When music students weren’t able to work with a live accompanist for classes and performances during the pandemic, Maryville found a creative solution through a new app.
The app, aptly named Appcompanist, provided students access to thousands of piano accompaniments for genres like opera, jazz and musical theatre. Students could control the musical pieces while practicing and performing by using their iPad or iPhone. Through the simple touch of a button, students could play melodies in different keys, insert musical pauses, check their pitch, smoothly increase or decrease tempo and more.
“Appcompanist was the best way to implement lessons in the virtual environment,” said Scott Lyle, director of the music program and assistant professor of music. “While Zoom is an excellent product, there was always going to be a delay if I was playing music and a student was singing along. Our timing would always be off. So we needed to find a way for instructors to hear the students correctly and provide constructive feedback in real time.”
The app was also a helpful tool for students to practice on their own time. Amber Chapman, who completed music classes as part of her music therapy coursework, used Appcompanist to sharpen her mezzo-soprano singing skills.
“I grew up doing community theater and participating in talent competitions, but never took formal lessons,” she said. “Now, my Maryville instructors are teaching me how to sing in ways that are healthy for my vocal cords. I’m also learning a lot about breath and phrasing and how to deliver songs with the correct emotions. The app was super nice because I always had it on hand and didn’t need another person around in order to practice my techniques.”
Appcompanist also played a significant role for semester-end voice juries and senior recitals, held at the conclusion of a student’s Maryville career before graduation. Both projects are traditionally held in-person in the auditorium, with Maryville’s Artist-In-Residence and Associate Professor of Music Peter Henderson playing piano accompaniment. Friends and family often attend as well. Appcompanist allowed students to show their growth and share their talents from afar.
“Before the pandemic, I wouldn’t have believed that I could learn music virtually,” Chapman said. “But now that I’ve gone through the experience, I think it went really well. The virtual environment actually increased our learning opportunities.”
In her free time, Chapman served as music director for Notorious, Maryville’s student-run a cappella group. Notorious held virtual tryouts, practices and board meetings throughout the year. Their efforts culminated in a series of amazing virtual performances mixed by the groups tech-wizard advisor, Scott Lyle.

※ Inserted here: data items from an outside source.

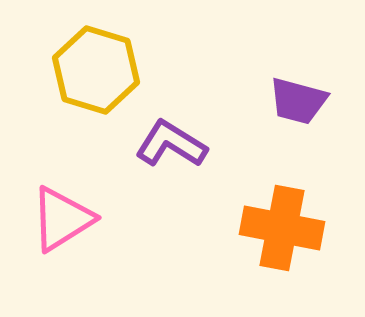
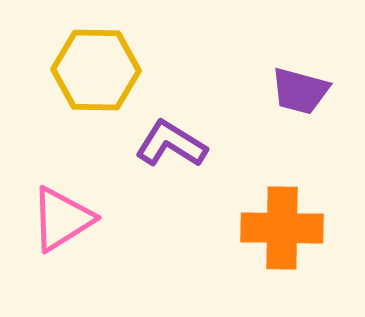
yellow hexagon: rotated 16 degrees counterclockwise
purple trapezoid: moved 2 px right, 10 px up
orange cross: rotated 10 degrees counterclockwise
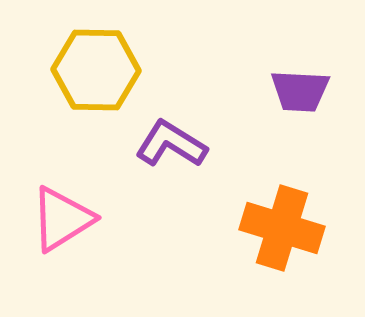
purple trapezoid: rotated 12 degrees counterclockwise
orange cross: rotated 16 degrees clockwise
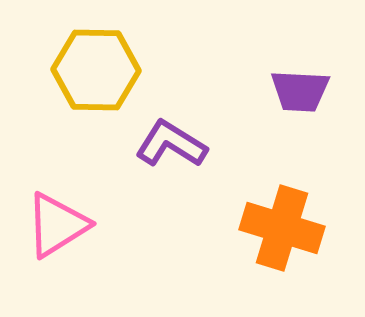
pink triangle: moved 5 px left, 6 px down
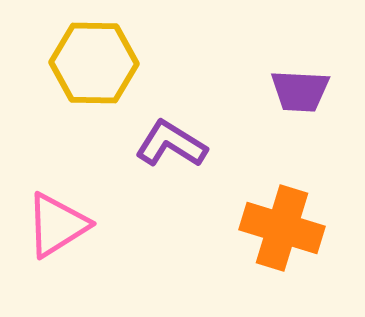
yellow hexagon: moved 2 px left, 7 px up
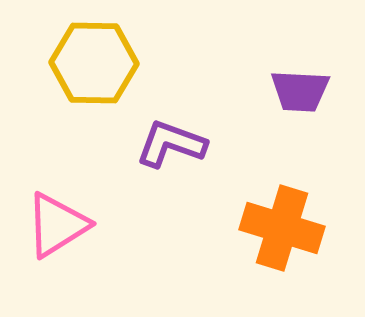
purple L-shape: rotated 12 degrees counterclockwise
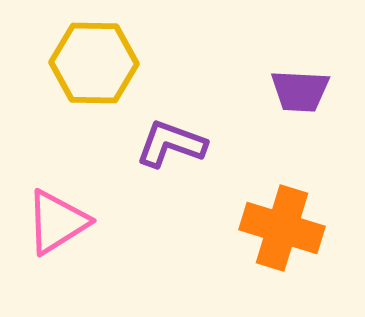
pink triangle: moved 3 px up
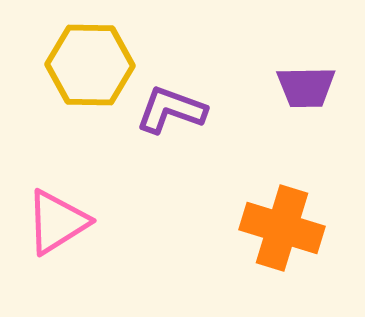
yellow hexagon: moved 4 px left, 2 px down
purple trapezoid: moved 6 px right, 4 px up; rotated 4 degrees counterclockwise
purple L-shape: moved 34 px up
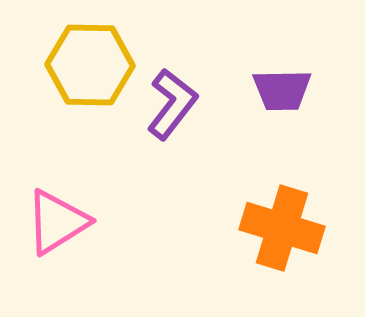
purple trapezoid: moved 24 px left, 3 px down
purple L-shape: moved 1 px right, 6 px up; rotated 108 degrees clockwise
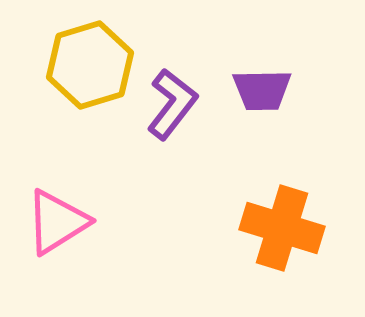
yellow hexagon: rotated 18 degrees counterclockwise
purple trapezoid: moved 20 px left
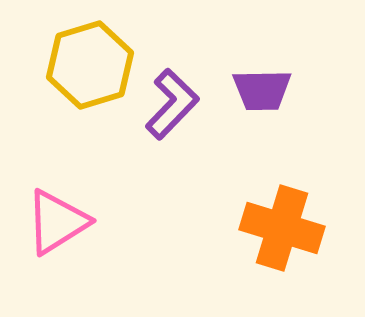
purple L-shape: rotated 6 degrees clockwise
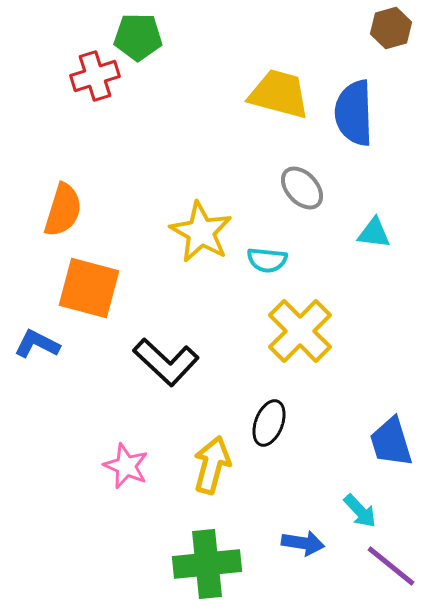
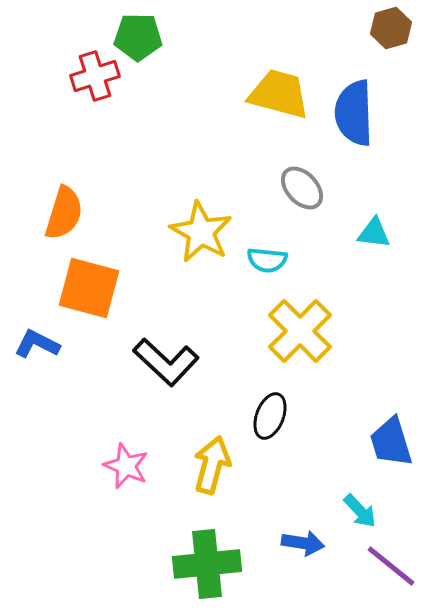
orange semicircle: moved 1 px right, 3 px down
black ellipse: moved 1 px right, 7 px up
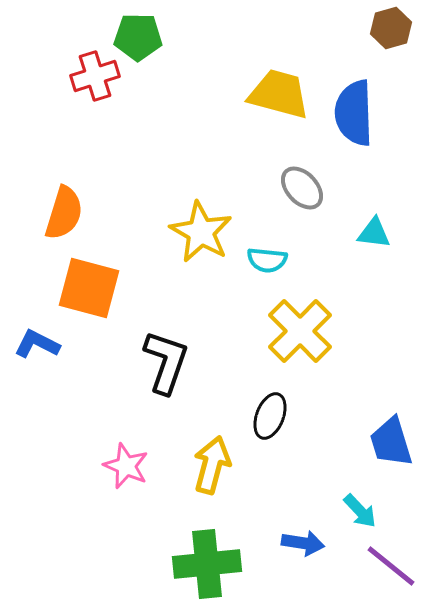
black L-shape: rotated 114 degrees counterclockwise
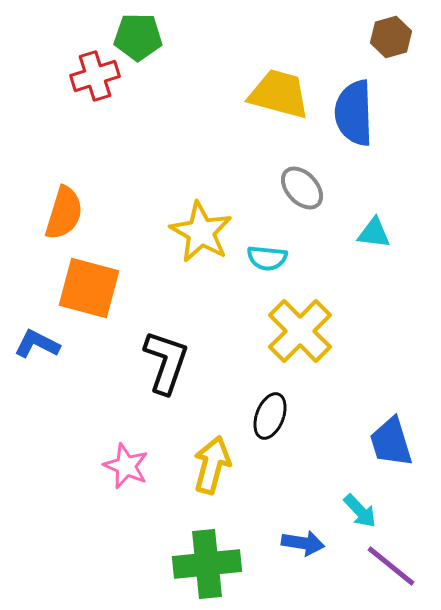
brown hexagon: moved 9 px down
cyan semicircle: moved 2 px up
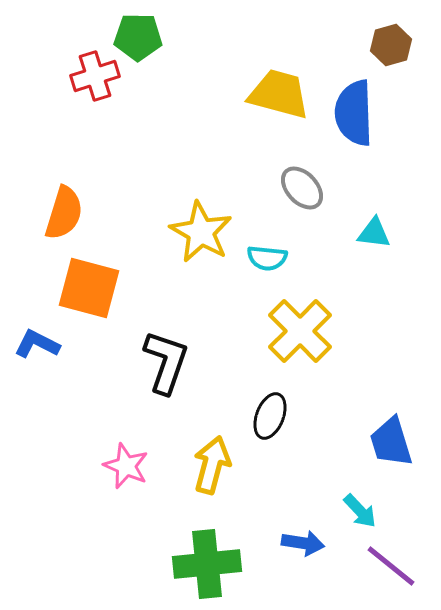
brown hexagon: moved 8 px down
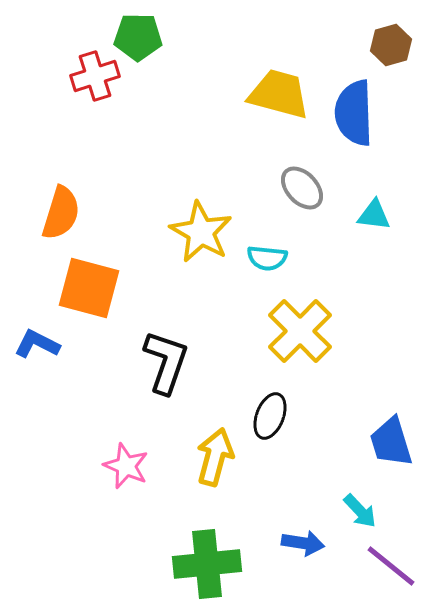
orange semicircle: moved 3 px left
cyan triangle: moved 18 px up
yellow arrow: moved 3 px right, 8 px up
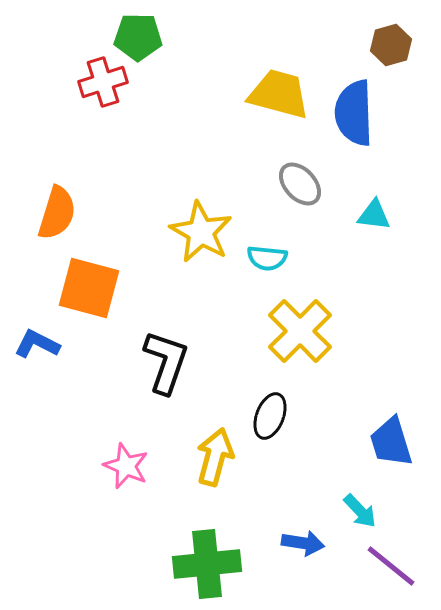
red cross: moved 8 px right, 6 px down
gray ellipse: moved 2 px left, 4 px up
orange semicircle: moved 4 px left
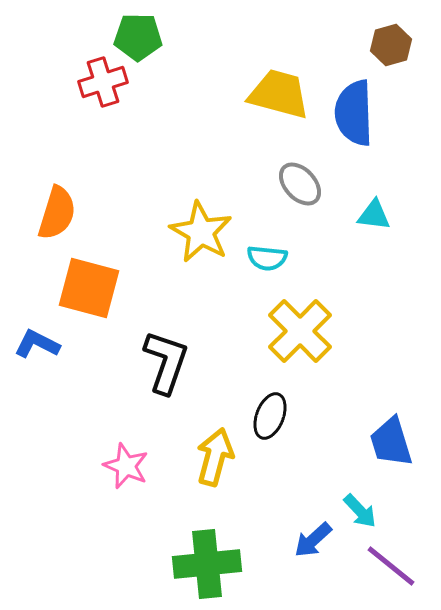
blue arrow: moved 10 px right, 3 px up; rotated 129 degrees clockwise
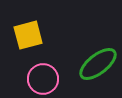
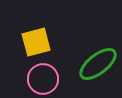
yellow square: moved 8 px right, 7 px down
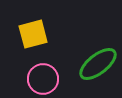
yellow square: moved 3 px left, 8 px up
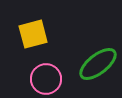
pink circle: moved 3 px right
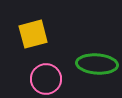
green ellipse: moved 1 px left; rotated 42 degrees clockwise
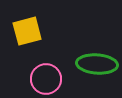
yellow square: moved 6 px left, 3 px up
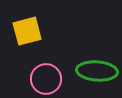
green ellipse: moved 7 px down
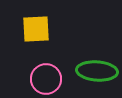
yellow square: moved 9 px right, 2 px up; rotated 12 degrees clockwise
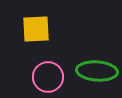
pink circle: moved 2 px right, 2 px up
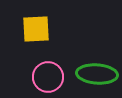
green ellipse: moved 3 px down
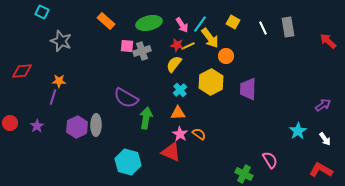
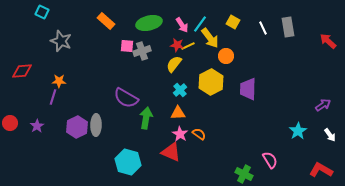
white arrow: moved 5 px right, 4 px up
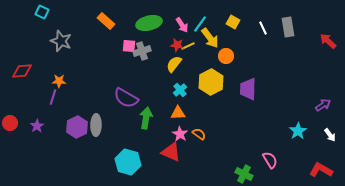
pink square: moved 2 px right
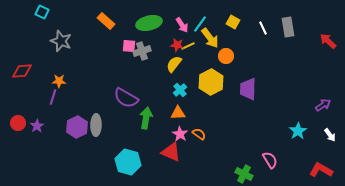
red circle: moved 8 px right
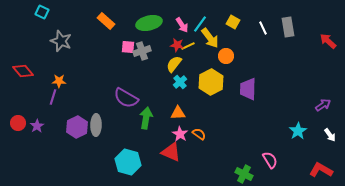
pink square: moved 1 px left, 1 px down
red diamond: moved 1 px right; rotated 55 degrees clockwise
cyan cross: moved 8 px up
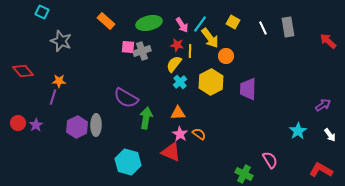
yellow line: moved 2 px right, 5 px down; rotated 64 degrees counterclockwise
purple star: moved 1 px left, 1 px up
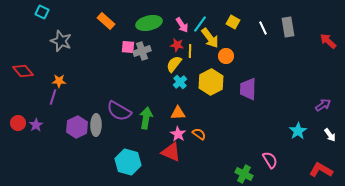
purple semicircle: moved 7 px left, 13 px down
pink star: moved 2 px left
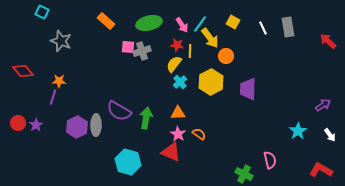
pink semicircle: rotated 18 degrees clockwise
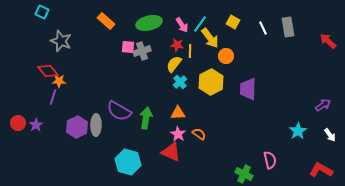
red diamond: moved 25 px right
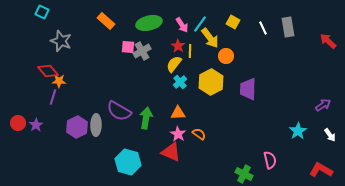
red star: moved 1 px right, 1 px down; rotated 24 degrees clockwise
gray cross: rotated 12 degrees counterclockwise
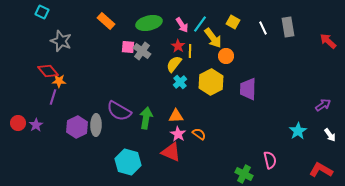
yellow arrow: moved 3 px right
gray cross: rotated 24 degrees counterclockwise
orange triangle: moved 2 px left, 3 px down
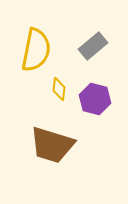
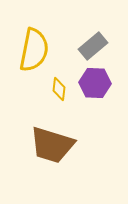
yellow semicircle: moved 2 px left
purple hexagon: moved 16 px up; rotated 12 degrees counterclockwise
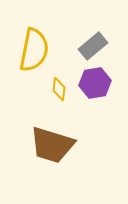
purple hexagon: rotated 12 degrees counterclockwise
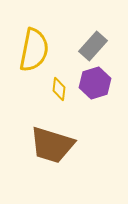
gray rectangle: rotated 8 degrees counterclockwise
purple hexagon: rotated 8 degrees counterclockwise
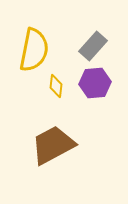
purple hexagon: rotated 12 degrees clockwise
yellow diamond: moved 3 px left, 3 px up
brown trapezoid: moved 1 px right; rotated 135 degrees clockwise
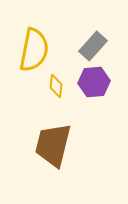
purple hexagon: moved 1 px left, 1 px up
brown trapezoid: rotated 48 degrees counterclockwise
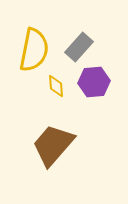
gray rectangle: moved 14 px left, 1 px down
yellow diamond: rotated 10 degrees counterclockwise
brown trapezoid: rotated 27 degrees clockwise
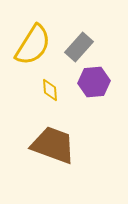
yellow semicircle: moved 1 px left, 5 px up; rotated 21 degrees clockwise
yellow diamond: moved 6 px left, 4 px down
brown trapezoid: rotated 69 degrees clockwise
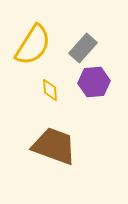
gray rectangle: moved 4 px right, 1 px down
brown trapezoid: moved 1 px right, 1 px down
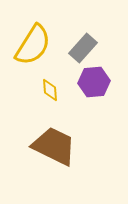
brown trapezoid: rotated 6 degrees clockwise
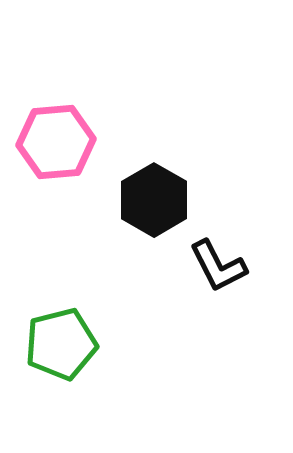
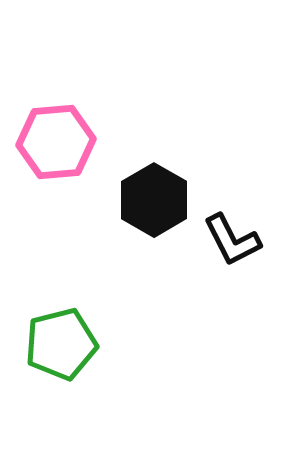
black L-shape: moved 14 px right, 26 px up
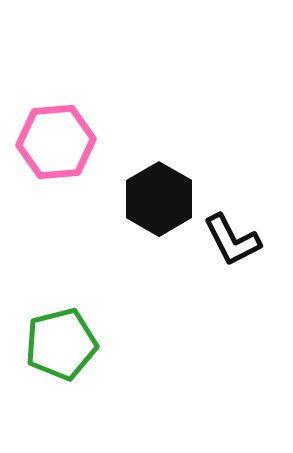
black hexagon: moved 5 px right, 1 px up
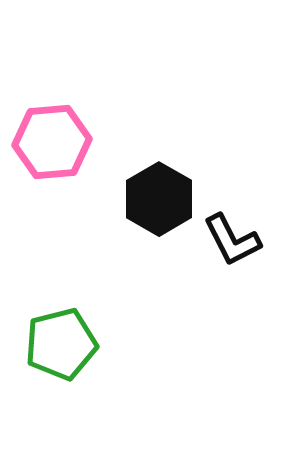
pink hexagon: moved 4 px left
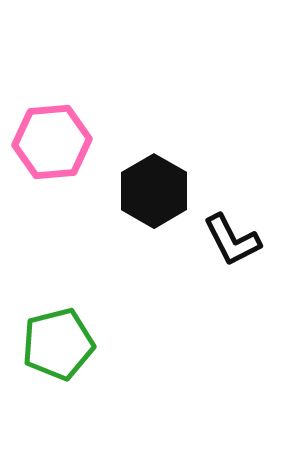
black hexagon: moved 5 px left, 8 px up
green pentagon: moved 3 px left
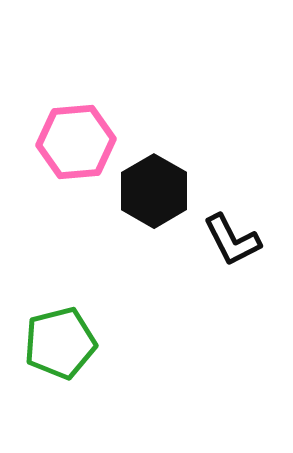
pink hexagon: moved 24 px right
green pentagon: moved 2 px right, 1 px up
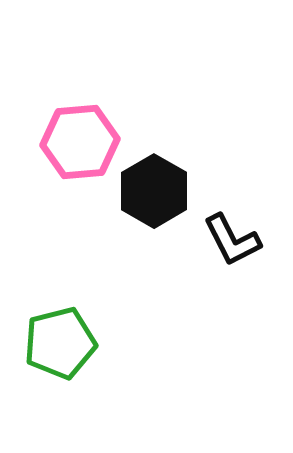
pink hexagon: moved 4 px right
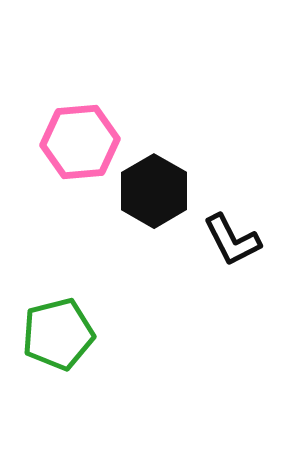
green pentagon: moved 2 px left, 9 px up
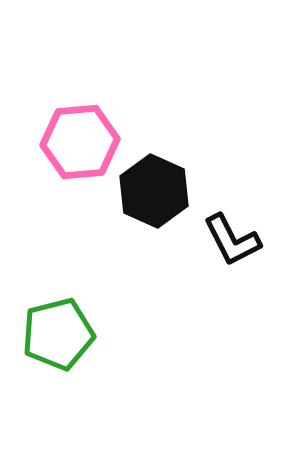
black hexagon: rotated 6 degrees counterclockwise
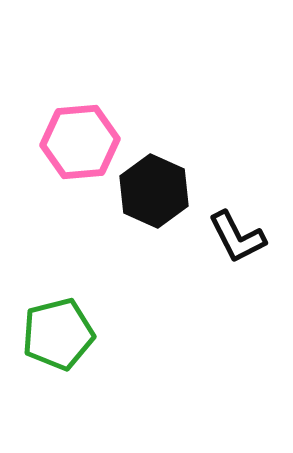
black L-shape: moved 5 px right, 3 px up
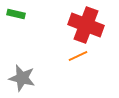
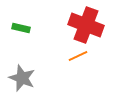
green rectangle: moved 5 px right, 14 px down
gray star: rotated 8 degrees clockwise
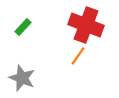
green rectangle: moved 2 px right, 1 px up; rotated 60 degrees counterclockwise
orange line: rotated 30 degrees counterclockwise
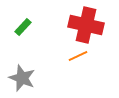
red cross: rotated 8 degrees counterclockwise
orange line: rotated 30 degrees clockwise
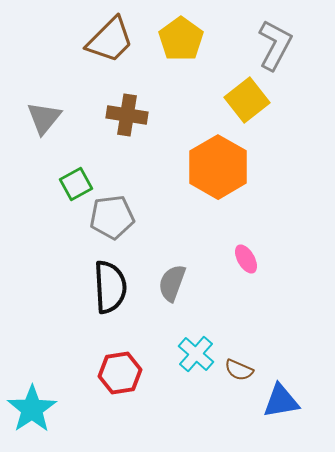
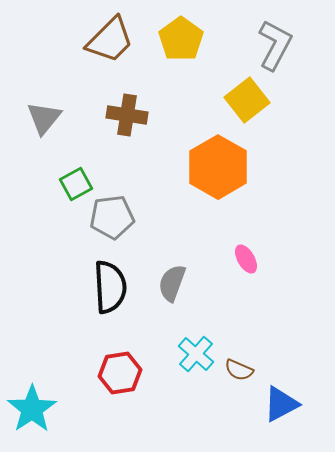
blue triangle: moved 3 px down; rotated 18 degrees counterclockwise
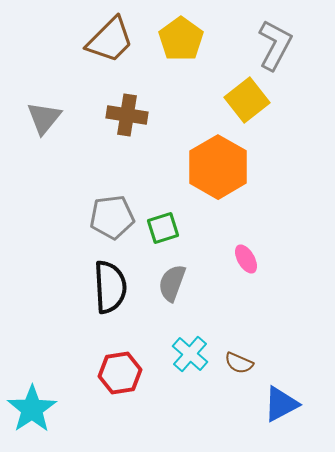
green square: moved 87 px right, 44 px down; rotated 12 degrees clockwise
cyan cross: moved 6 px left
brown semicircle: moved 7 px up
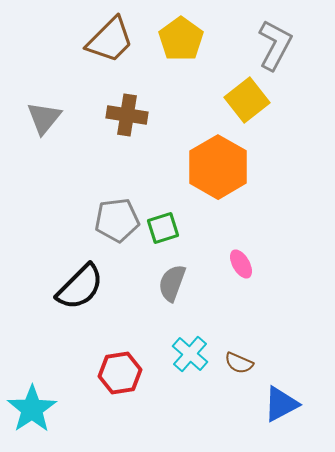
gray pentagon: moved 5 px right, 3 px down
pink ellipse: moved 5 px left, 5 px down
black semicircle: moved 30 px left; rotated 48 degrees clockwise
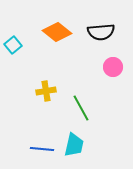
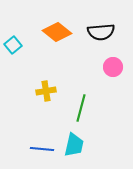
green line: rotated 44 degrees clockwise
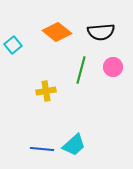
green line: moved 38 px up
cyan trapezoid: rotated 35 degrees clockwise
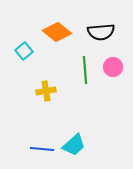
cyan square: moved 11 px right, 6 px down
green line: moved 4 px right; rotated 20 degrees counterclockwise
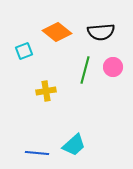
cyan square: rotated 18 degrees clockwise
green line: rotated 20 degrees clockwise
blue line: moved 5 px left, 4 px down
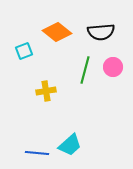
cyan trapezoid: moved 4 px left
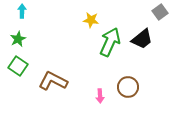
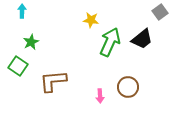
green star: moved 13 px right, 3 px down
brown L-shape: rotated 32 degrees counterclockwise
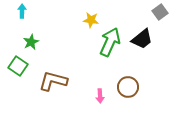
brown L-shape: rotated 20 degrees clockwise
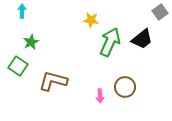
brown circle: moved 3 px left
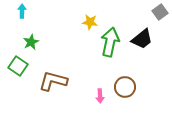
yellow star: moved 1 px left, 2 px down
green arrow: rotated 12 degrees counterclockwise
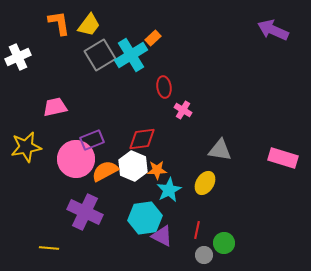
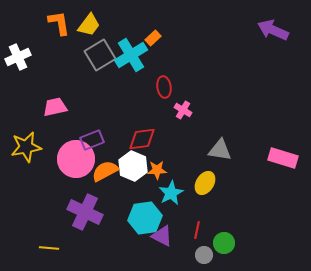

The performances required each student to individually record their audio and video tracks including checking out portable microphones, microphone shields and other equipment from Maryville’s music department to instantly turn their student iPads into state-of-the-art recording studios. The finished products were showcased on Notorious’ YouTube page and social media channels.
“Professor Lyle did so much to make sure the performance aspect wasn’t lost during the pandemic,” Chapman said. “So much of music is performance, even if it’s not on a stage. Just getting to sit and play for other people; that’s the best part of music. It’s giving something to someone. And not being able to give that gift to others would have made the months a lot longer.”